##### Records #####
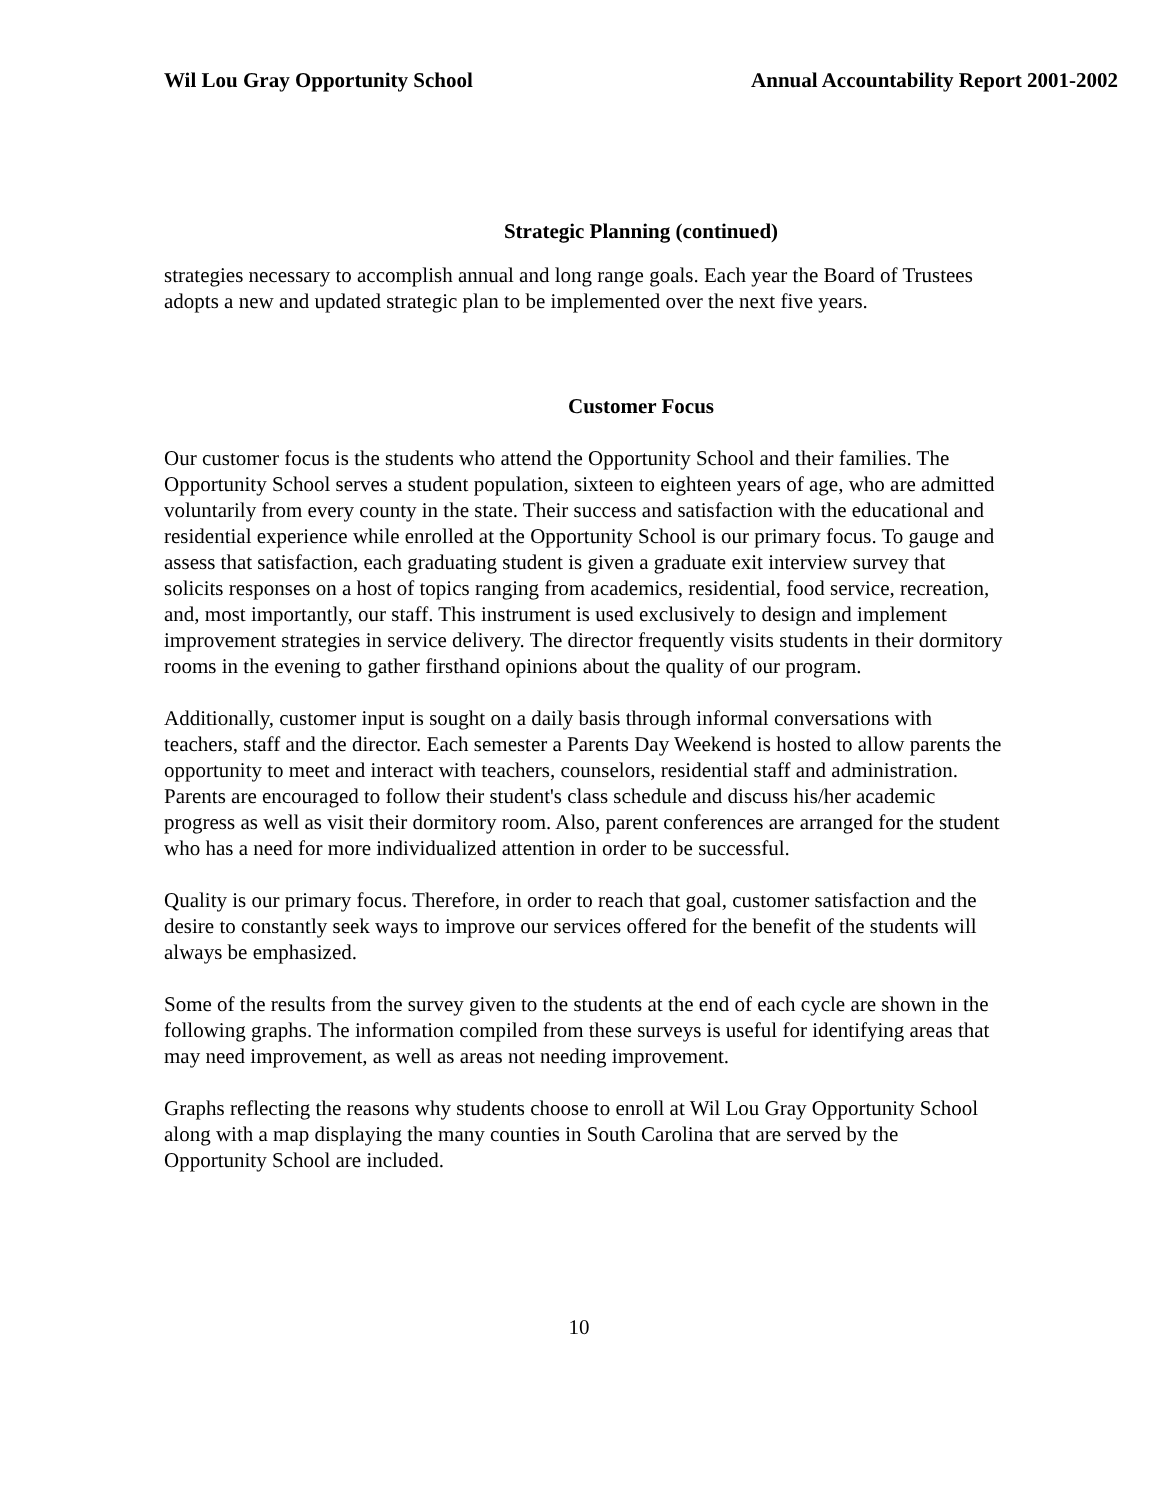Wil Lou Gray Opportunity School Annual Accountability Report 2001-2002
Strategic Planning (continued)
strategies necessary to accomplish annual and long range goals. Each year the Board of Trustees adopts a new and updated strategic plan to be implemented over the next five years.
Customer Focus
Our customer focus is the students who attend the Opportunity School and their families. The Opportunity School serves a student population, sixteen to eighteen years of age, who are admitted voluntarily from every county in the state. Their success and satisfaction with the educational and residential experience while enrolled at the Opportunity School is our primary focus. To gauge and assess that satisfaction, each graduating student is given a graduate exit interview survey that solicits responses on a host of topics ranging from academics, residential, food service, recreation, and, most importantly, our staff. This instrument is used exclusively to design and implement improvement strategies in service delivery. The director frequently visits students in their dormitory rooms in the evening to gather firsthand opinions about the quality of our program.
Additionally, customer input is sought on a daily basis through informal conversations with teachers, staff and the director. Each semester a Parents Day Weekend is hosted to allow parents the opportunity to meet and interact with teachers, counselors, residential staff and administration. Parents are encouraged to follow their student's class schedule and discuss his/her academic progress as well as visit their dormitory room. Also, parent conferences are arranged for the student who has a need for more individualized attention in order to be successful.
Quality is our primary focus. Therefore, in order to reach that goal, customer satisfaction and the desire to constantly seek ways to improve our services offered for the benefit of the students will always be emphasized.
Some of the results from the survey given to the students at the end of each cycle are shown in the following graphs. The information compiled from these surveys is useful for identifying areas that may need improvement, as well as areas not needing improvement.
Graphs reflecting the reasons why students choose to enroll at Wil Lou Gray Opportunity School along with a map displaying the many counties in South Carolina that are served by the Opportunity School are included.
10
#####
*Exercise aim:* Reproduce, exactly and only, the lines running from the one with "Some of the" to the end of the listing above.

*Output:*
Some of the results from the survey given to the students at the end of each cycle are shown in the following graphs. The information compiled from these surveys is useful for identifying areas that may need improvement, as well as areas not needing improvement.
Graphs reflecting the reasons why students choose to enroll at Wil Lou Gray Opportunity School along with a map displaying the many counties in South Carolina that are served by the Opportunity School are included.
10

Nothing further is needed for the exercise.